EE, O2, Three and Vodafone will all hike prices in line with rising inflation

Millions of people with pay-monthly phone contracts will see their bills sneak up by up to 4.1% as the country’s biggest mobile networks match inflation.

This will mean customers on a £29.99 a month contract will see prices hike by up to £1.20 a month or £14.40 a year.

EE, O2, Three and Vodafone have all said the increases are in line with the Retail Prices Index (RPI), which was set at 4% in January.

  • EE will raise prices by 4.1% in March
  • 02 will raise prices by 4% in April
  • Three will raise prices by 4% in May
  • Vodafone will raise its prices in April based on the March RPI figure.

Pay-as-you-go customers will be unaffected.

Can I cancel my contract because of these increases?

Unfortunately, probably not; mobile phone companies can increase prices mid-contract to keep them inline with inflation as long as they warned you about it in the terms and conditions when you signed up. This means it’s unlikely you’ll be able to leave penalty free.

But if your mobile phone provider increases to your monthly price by more than the RPI, you are able to exit the contract if you’re still within your minimum term without incurring a penalty fee.

If you’re looking to leave a contract early, see our guide to cancel a phone contract.

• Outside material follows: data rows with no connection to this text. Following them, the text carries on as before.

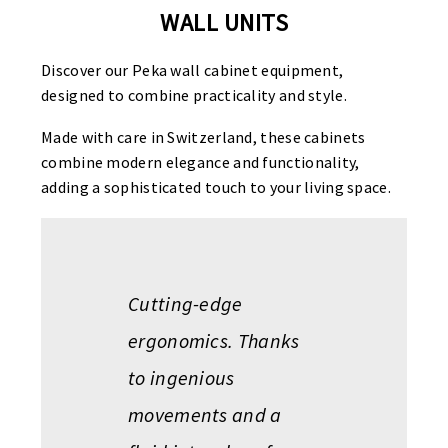
WALL UNITS
Discover our Peka wall cabinet equipment,
designed to combine practicality and style.
Made with care in Switzerland, these cabinets
combine modern elegance and functionality,
adding a sophisticated touch to your living space.
Cutting-edge
ergonomics. Thanks
to ingenious
movements and a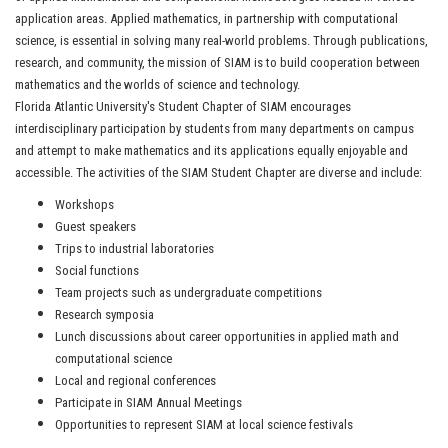
application areas. Applied mathematics, in partnership with computational
science, is essential in solving many real-world problems. Through publications,
research, and community, the mission of SIAM is to build cooperation between
mathematics and the worlds of science and technology.
Florida Atlantic University's Student Chapter of SIAM encourages
interdisciplinary participation by students from many departments on campus
and attempt to make mathematics and its applications equally enjoyable and
accessible. The activities of the SIAM Student Chapter are diverse and include:
Workshops
Guest speakers
Trips to industrial laboratories
Social functions
Team projects such as undergraduate competitions
Research symposia
Lunch discussions about career opportunities in applied math and
computational science
Local and regional conferences
Participate in SIAM Annual Meetings
Opportunities to represent SIAM at local science festivals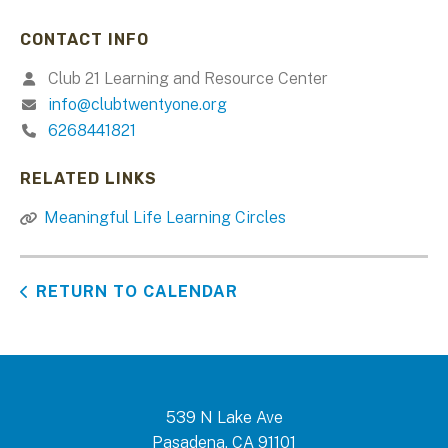
CONTACT INFO
Club 21 Learning and Resource Center
info@clubtwentyone.org
6268441821
RELATED LINKS
Meaningful Life Learning Circles
RETURN TO CALENDAR
539 N Lake Ave
Pasadena, CA 91101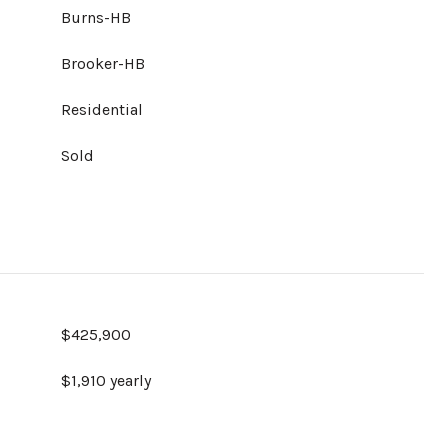
Burns-HB
Brooker-HB
Residential
Sold
$425,900
$1,910 yearly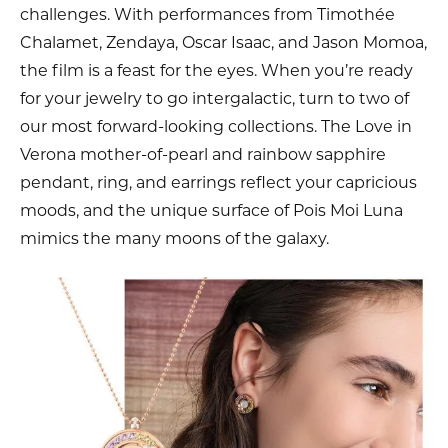
challenges. With performances from Timothée
Chalamet, Zendaya, Oscar Isaac, and Jason Momoa,
the film is a feast for the eyes. When you’re ready
for your jewelry to go intergalactic, turn to two of
our most forward-looking collections. The Love in
Verona mother-of-pearl and rainbow sapphire
pendant, ring, and earrings reflect your capricious
moods, and the unique surface of Pois Moi Luna
mimics the many moons of the galaxy.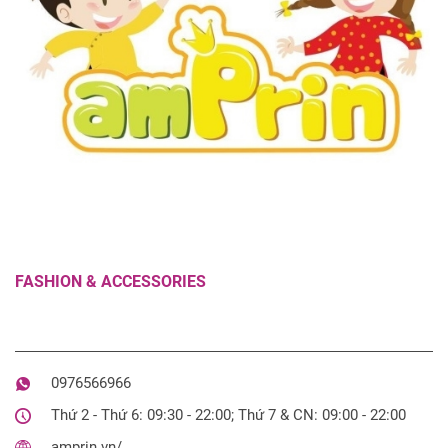
FASHION & ACCESSORIES
0976566966
Thứ 2 - Thứ 6: 09:30 - 22:00; Thứ 7 & CN: 09:00 - 22:00
amprin.vn/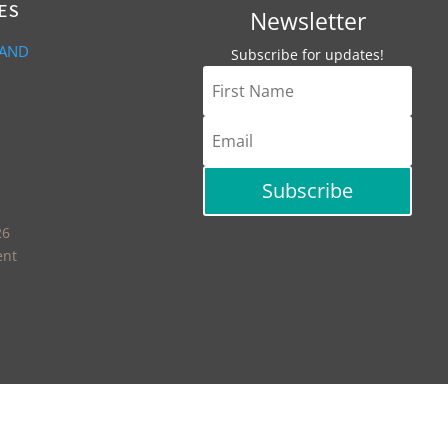
ES
Newsletter
 AND
Subscribe for updates!
Subscribe
26
ent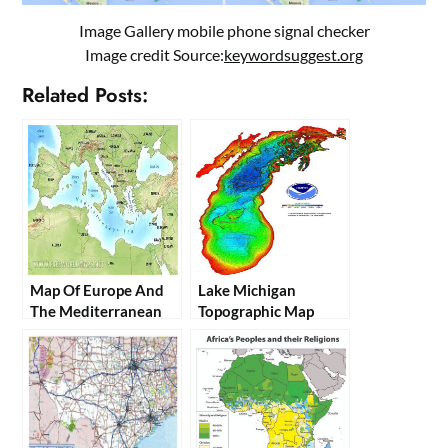
Image Gallery mobile phone signal checker
Image credit Source:
keywordsuggest.org
Related Posts:
Map Of Europe And
Lake Michigan
The Mediterranean
Topographic Map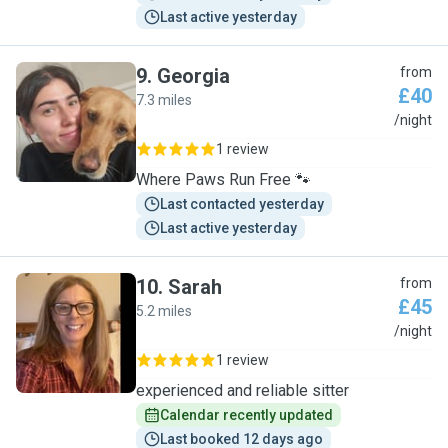
Last active yesterday
9
.
Georgia
from
£40
7.3 miles
G
/night
1 review
Where Paws Run Free 🐾
Last contacted yesterday
Last active yesterday
10
.
Sarah
from
£45
5.2 miles
S
/night
1 review
experienced and reliable sitter
Calendar recently updated
Last booked 12 days ago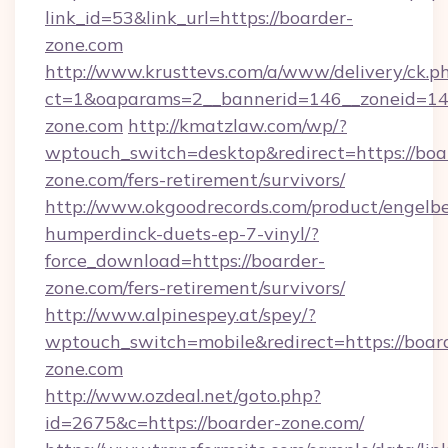
link_id=53&link_url=https://boarder-
zone.com
http://www.krusttevs.com/a/www/delivery/ck.p
ct=1&oaparams=2__bannerid=146__zoneid=14_
zone.com
http://kmatzlaw.com/wp/?
wptouch_switch=desktop&redirect=https://boa
zone.com/fers-retirement/survivors/
http://www.okgoodrecords.com/product/engelbe
humperdinck-duets-ep-7-vinyl/?
force_download=https://boarder-
zone.com/fers-retirement/survivors/
http://www.alpinespey.at/spey/?
wptouch_switch=mobile&redirect=https://boar
zone.com
http://www.ozdeal.net/goto.php?
id=2675&c=https://boarder-zone.com/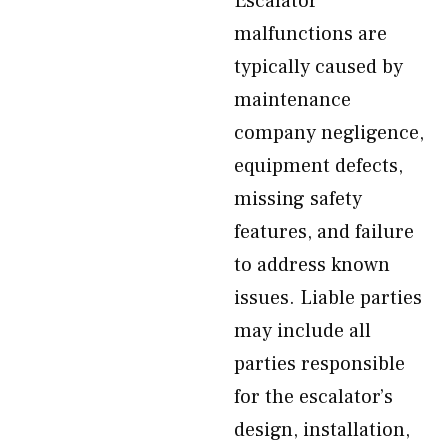
Escalator
malfunctions are
typically caused by
maintenance
company negligence,
equipment defects,
missing safety
features, and failure
to address known
issues. Liable parties
may include all
parties responsible
for the escalator’s
design, installation,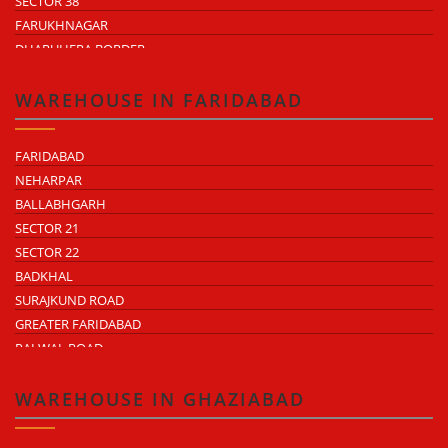
SECTOR 38
FARUKHNAGAR
DHARUHERA BORDER
WAREHOUSE IN FARIDABAD
FARIDABAD
NEHARPAR
BALLABHGARH
SECTOR 21
SECTOR 22
BADKHAL
SURAJKUND ROAD
GREATER FARIDABAD
PALWAL ROAD
FARIDABAD NIT
WAREHOUSE IN GHAZIABAD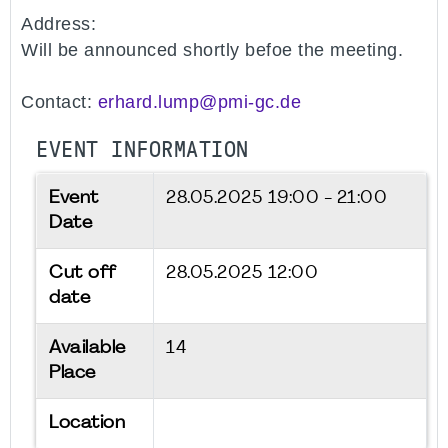
Address:
Will be announced shortly befoe the meeting.
Contact:
erhard.lump@pmi-gc.de
EVENT INFORMATION
Event
28.05.2025
19:00 - 21:00
Date
Cut off
28.05.2025 12:00
date
Available
14
Place
Location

What if I’m out of contract?

If you’re out of contract, you won’t have to pay a penalty if you decide to cancel and take on a different contract.

Many of us are reluctant to haggle when agreeing a new phone contract. But we shouldn’t be – it can often get you a better deal. Follow our top tips to save money on your mobile phone contract.

What is RPI?

Each month the government announces the RPI, also known as the headline rate of inflation, which measures the change in the cost of a sample of retail goods and services compared with that month last year.

The latest RPI figures are available on the Office for National Statistics website. In January, it was measured at 4% after dropping from 4.1% in December.